I came across this article today while looking for information on how Jensen and Williamson implemented an algorithm for computing the p-canonical basis. Not recognizing any of the co-authors I assumed it was a group of students until coming across this paragraph.

In this work we prove a new formula Kazhdan-Lusztig polynomials for symmetric groups. Our formula was discovered whilst trying to understand certain machine learning models trained to predict Kazhdan-Lusztig polynomials from Bruhat graphs. The new formula suggests an approach to the combinatorial invariance conjecture for symmetric groups.

Turns out the co-authors are Google I mean DeepMind people. This seemed kind of wild to me — to throw machine learning at something like computing KL polynomials, and I guess it is sort of radical. At least enough that they published another paper in Nature describing this and other efforts at using machine learning to formulate or solve conjectures. And U. Sydney is going on a PR push about it.
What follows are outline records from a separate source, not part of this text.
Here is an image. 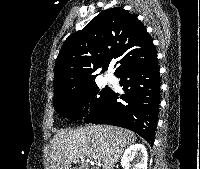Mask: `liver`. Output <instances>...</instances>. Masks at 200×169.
Returning a JSON list of instances; mask_svg holds the SVG:
<instances>
[{
    "mask_svg": "<svg viewBox=\"0 0 200 169\" xmlns=\"http://www.w3.org/2000/svg\"><path fill=\"white\" fill-rule=\"evenodd\" d=\"M136 139L129 130L107 125L59 131L51 143V169H89L88 160L102 162L103 169H113ZM77 162L79 167H72Z\"/></svg>",
    "mask_w": 200,
    "mask_h": 169,
    "instance_id": "liver-1",
    "label": "liver"
}]
</instances>
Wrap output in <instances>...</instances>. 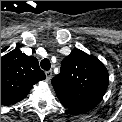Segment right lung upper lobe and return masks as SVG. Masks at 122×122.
Listing matches in <instances>:
<instances>
[{"mask_svg":"<svg viewBox=\"0 0 122 122\" xmlns=\"http://www.w3.org/2000/svg\"><path fill=\"white\" fill-rule=\"evenodd\" d=\"M38 60L19 49L1 57V104L10 105L23 100L32 86L45 79Z\"/></svg>","mask_w":122,"mask_h":122,"instance_id":"right-lung-upper-lobe-1","label":"right lung upper lobe"}]
</instances>
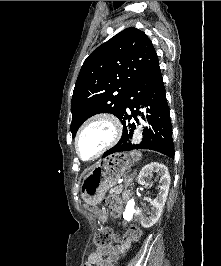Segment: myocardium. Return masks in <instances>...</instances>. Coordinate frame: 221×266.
Masks as SVG:
<instances>
[{
	"instance_id": "myocardium-1",
	"label": "myocardium",
	"mask_w": 221,
	"mask_h": 266,
	"mask_svg": "<svg viewBox=\"0 0 221 266\" xmlns=\"http://www.w3.org/2000/svg\"><path fill=\"white\" fill-rule=\"evenodd\" d=\"M99 120H104L107 121L113 130L112 133V137L111 139L108 141V143L103 146L94 156L90 157V158H84L79 151V139L81 137V135L83 134V132L85 131V129L90 126L91 124H93L96 121ZM123 128H122V124L120 122V120L113 114L111 113H107V112H102V113H97L92 115L90 118H88L83 125L80 127L79 131L77 132V135L75 137V141H74V147H75V151L77 156L84 160V161H93L95 159H97L98 157H100L105 151H107L109 148H111L120 138L121 134H122Z\"/></svg>"
}]
</instances>
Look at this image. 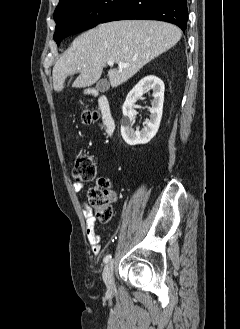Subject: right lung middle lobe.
<instances>
[{"instance_id":"right-lung-middle-lobe-1","label":"right lung middle lobe","mask_w":240,"mask_h":329,"mask_svg":"<svg viewBox=\"0 0 240 329\" xmlns=\"http://www.w3.org/2000/svg\"><path fill=\"white\" fill-rule=\"evenodd\" d=\"M125 0H71L55 10L57 45L65 37L95 27Z\"/></svg>"}]
</instances>
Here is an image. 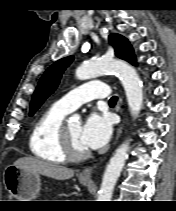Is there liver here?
<instances>
[{"label":"liver","instance_id":"6515ba94","mask_svg":"<svg viewBox=\"0 0 176 211\" xmlns=\"http://www.w3.org/2000/svg\"><path fill=\"white\" fill-rule=\"evenodd\" d=\"M13 165L25 171L42 174L56 180H67L74 176V170L70 168L33 157L19 158Z\"/></svg>","mask_w":176,"mask_h":211}]
</instances>
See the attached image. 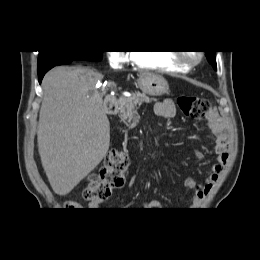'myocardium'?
I'll use <instances>...</instances> for the list:
<instances>
[{
	"instance_id": "obj_1",
	"label": "myocardium",
	"mask_w": 260,
	"mask_h": 260,
	"mask_svg": "<svg viewBox=\"0 0 260 260\" xmlns=\"http://www.w3.org/2000/svg\"><path fill=\"white\" fill-rule=\"evenodd\" d=\"M175 60L186 67H191L200 62L202 54L200 52H177L174 54Z\"/></svg>"
}]
</instances>
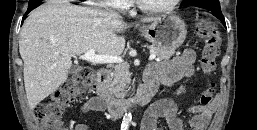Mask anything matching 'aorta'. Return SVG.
<instances>
[{
  "label": "aorta",
  "instance_id": "1",
  "mask_svg": "<svg viewBox=\"0 0 257 130\" xmlns=\"http://www.w3.org/2000/svg\"><path fill=\"white\" fill-rule=\"evenodd\" d=\"M131 119H132V114L129 112L128 114L125 115V117L122 121V124H121L122 130H127L129 128Z\"/></svg>",
  "mask_w": 257,
  "mask_h": 130
}]
</instances>
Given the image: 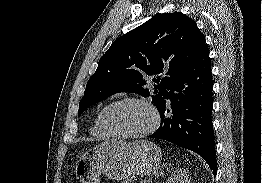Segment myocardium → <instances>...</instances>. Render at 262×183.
I'll return each instance as SVG.
<instances>
[{"label":"myocardium","instance_id":"obj_1","mask_svg":"<svg viewBox=\"0 0 262 183\" xmlns=\"http://www.w3.org/2000/svg\"><path fill=\"white\" fill-rule=\"evenodd\" d=\"M125 103H138V104H142L144 106H146L152 113L153 116V122L151 124V126L141 132V133H136V134H119L114 132L113 130H111L106 122V115L107 113L114 107L118 106V105H122ZM100 126L102 128V130L109 136L112 138H116V139H142L145 138L151 134H153L159 127L160 125V114L157 110V108L155 107V105L144 98H139V97H125V98H121L119 100L113 101L111 103H109L108 105H106L101 113H100Z\"/></svg>","mask_w":262,"mask_h":183}]
</instances>
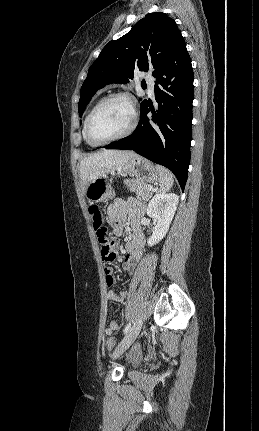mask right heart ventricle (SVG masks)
Here are the masks:
<instances>
[{"label":"right heart ventricle","instance_id":"obj_1","mask_svg":"<svg viewBox=\"0 0 259 431\" xmlns=\"http://www.w3.org/2000/svg\"><path fill=\"white\" fill-rule=\"evenodd\" d=\"M90 112H91V111H89V113L86 115V117H85V119H84L82 133H83V138H84V140L86 141V143H87L88 145H90V146H96V145L92 144V143L88 140V138H87V136H86V123H87V119H88V116H89Z\"/></svg>","mask_w":259,"mask_h":431}]
</instances>
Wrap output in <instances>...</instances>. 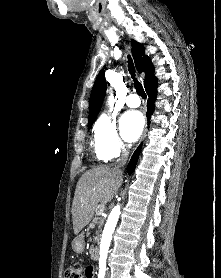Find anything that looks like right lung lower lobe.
<instances>
[{
    "instance_id": "obj_1",
    "label": "right lung lower lobe",
    "mask_w": 221,
    "mask_h": 278,
    "mask_svg": "<svg viewBox=\"0 0 221 278\" xmlns=\"http://www.w3.org/2000/svg\"><path fill=\"white\" fill-rule=\"evenodd\" d=\"M157 79H153L146 87H145V90H146V93L149 97L148 99V102H147V113H146V116H147V119H148V122L150 123V118H151V115L154 111V100L156 98V93H157ZM140 149H141V145L137 148V150L134 152L132 158H131V161L128 165V174H131L136 166V163H137V160H138V157H139V153H140Z\"/></svg>"
}]
</instances>
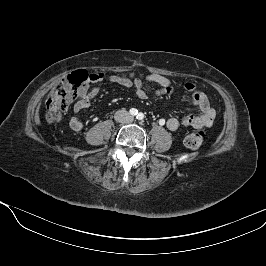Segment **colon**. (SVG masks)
I'll list each match as a JSON object with an SVG mask.
<instances>
[{"label":"colon","instance_id":"5ec220e1","mask_svg":"<svg viewBox=\"0 0 266 266\" xmlns=\"http://www.w3.org/2000/svg\"><path fill=\"white\" fill-rule=\"evenodd\" d=\"M94 73L79 70L66 76L61 83L51 90L46 100V119L50 123H57L63 113L77 98L80 90L94 79ZM204 140V133L196 131L185 138V145L189 149H198Z\"/></svg>","mask_w":266,"mask_h":266}]
</instances>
Reading the Nature article, it is clear that this isn’t really the doomsday scenario we worry about where machines can prove all the theorems and we mortals are useless to them. It sounds like there’s still a high degree of specialized knowledge and intuition that goes into training the supervised learning model. At least that’s my sense from this paragraph:


We took the conjecture as our initial hypothesis, and found that a supervised learning model was able to predict the KL polynomial from the Bruhat interval with reasonably high accuracy. By experimenting on the way in which we input the Bruhat interval to the network, it became apparent that some choices of graphs and features were particularly conducive to accurate predictions. In particular, we found that a subgraph inspired by prior work may be sufficient to calculate the KL polynomial, and this was supported by a much more accurate estimated function.

I know not much about machine learning, and the second sentence doesn’t give a clear sense of how the “experimenting on” inputting went, but I would be surprised if the machine was able to actually pull out hypercube decompositions and diamond completeness as the features it needed to really predict the KL polynomials. That is, it sounds like ML could be a useful interactive tool for discovering and verifying ideas, like interactive theorem proving seeks to be, but they’re still not doing the math for us. Not to mention the proof of the main formula of the paper involves some layers of categorification and pretty heavy geometry.

Still, all in all, it looks like we’re gonna all have to learn how machines learn sooner or later.